Efficacy and safety of lenalidomide for refractory cutaneous lupus erythematosus

被引:54
作者
Cortes-Hernandez, Josefina [1 ]
Avila, Gabriela [1 ]
Vilardell-Tarres, Miquel [1 ]
Ordi-Ros, Josep [1 ]
机构
[1] Univ Autonoma Barcelona, Inst Rec VHIR, Hosp Univ Vall dHebron, Dept Med,Syst Autoimmune Dis Unit, Barcelona 08035, Spain
关键词
DOSE THALIDOMIDE THERAPY; DISEASE; EXPERIENCE; MECHANISMS; PROFILE; LESIONS; TRIAL; INDEX;
D O I
10.1186/ar4111
中图分类号
R5 [内科学];
学科分类号
1002 ; 100201 ;
摘要
Introduction: Cutaneous lupus erythematosus (CLE) is a chronic disease characterized by disfigurement and a relapsing course. Thalidomide has proven its efficacy in refractory cutaneous lupus disease, although it is not exempt from significant side effects and frequent relapses after withdrawal. New thalidomide analogues have been developed but lack clinical experience. The aim of this preliminary phase II study was to evaluate the efficacy and safety of lenalidomide in patients with refractory CLE. Methods: Fifteen patients with refractory cutaneous lupus disease were enrolled in this single-center, open-label, non-comparative pilot trial between January 2009 and December 2010. Oral lenalidomide (5 to 10 mg/day) was administered and tapered according to clinical response. Patients were followed up for a mean of 15 months (range: 7 to 30). Primary efficacy endpoint was the proportion of patients achieving complete response, defined by a Cutaneous Lupus Erythematosus Disease Area and Severity index (CLASI) activity score of 0. Other secondary endpoints included development of side effects, evaluation of cutaneous and systemic flares, and impact on the immunological parameters. Results: One patient discontinued treatment due to side effects. All remaining patients saw clinical improvement and this was already noticeable after 2 weeks of treatment. Twelve of those patients (86%) achieved complete response but clinical relapse was frequent (75%), usually occurring 2 to 8 weeks after lenalidomide's withdrawal.

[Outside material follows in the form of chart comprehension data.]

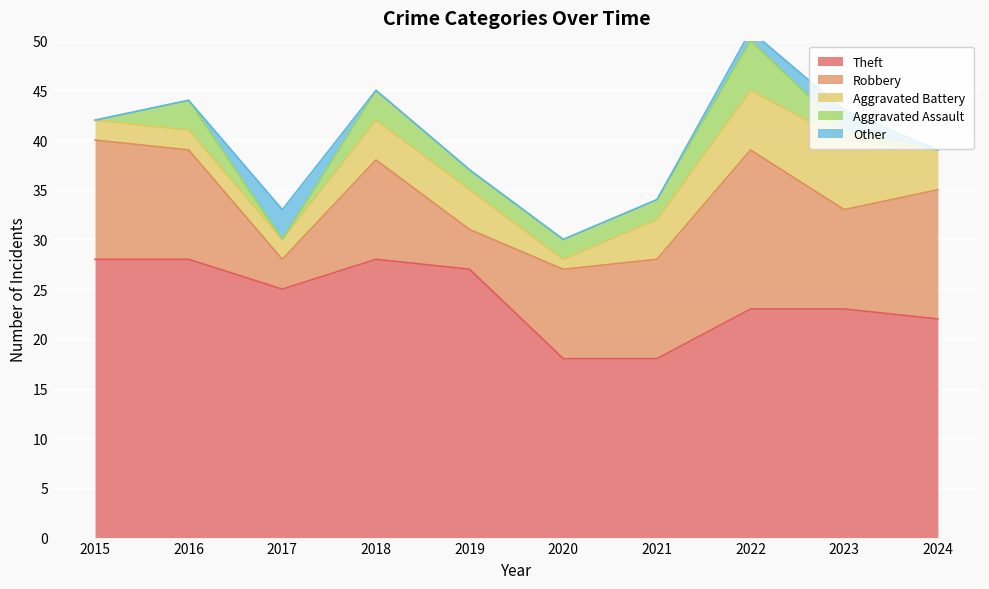

What is the difference between the second highest and minimum values in the Robbery series?

10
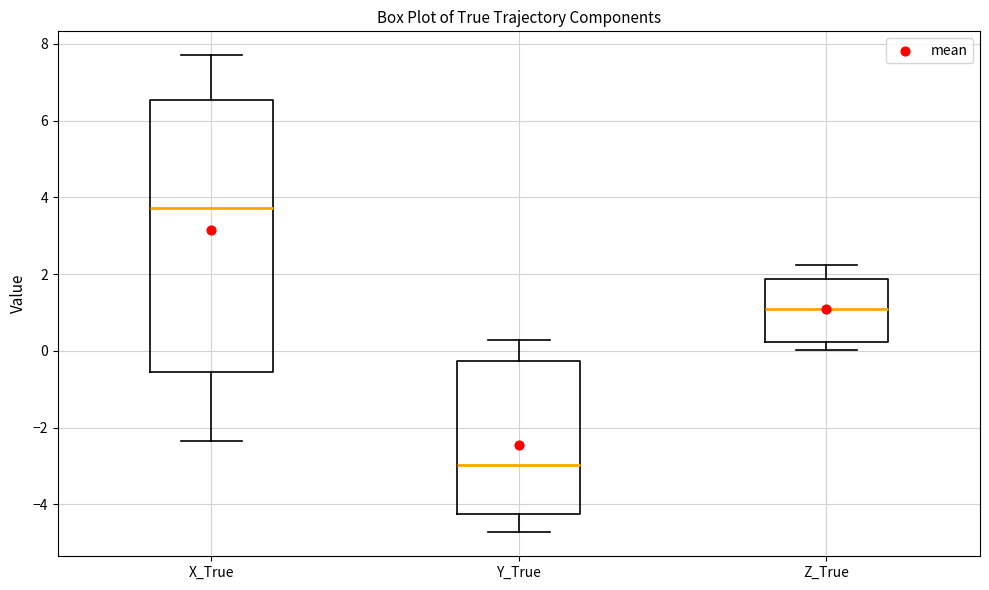

Which box has the highest median line?

X_True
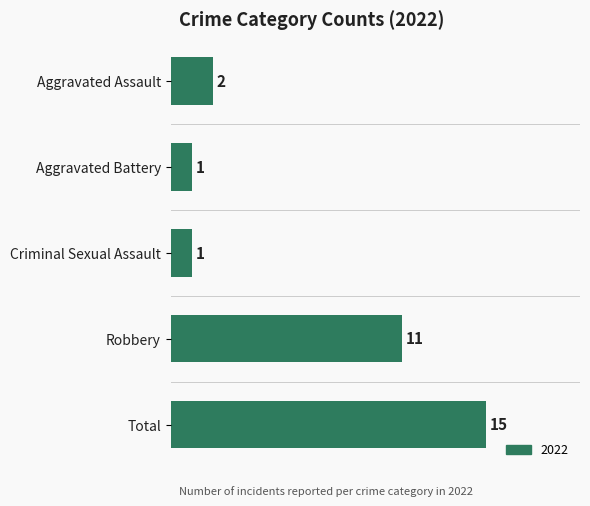

What is the value of the 4th bar from the top?

11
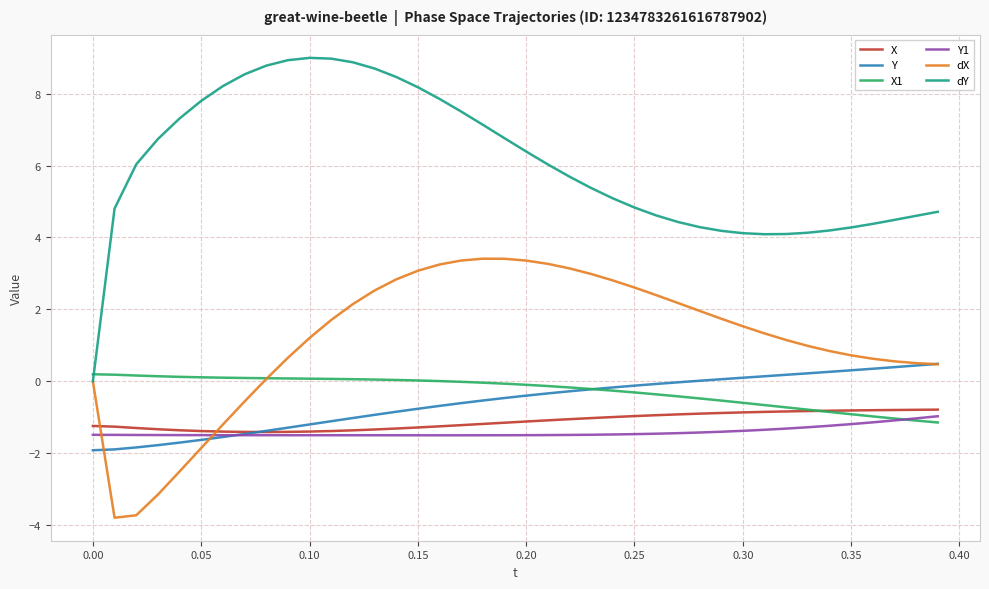

What is the minimum value shown in the chart?

-3.8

No influence on systemic disease, immunological parameters or CLASI damage score was observed. Side effects including insomnia, grade 2 neutropenia and gastrointestinal symptoms, were minor (13%). These resolved after withdrawing medication. Neither polyneuropathy nor thrombosis was observed. Conclusion: Lenalidomide appears to be efficacious and safe in patients with refractory CLE, but clinical relapse is frequent after its withdrawal.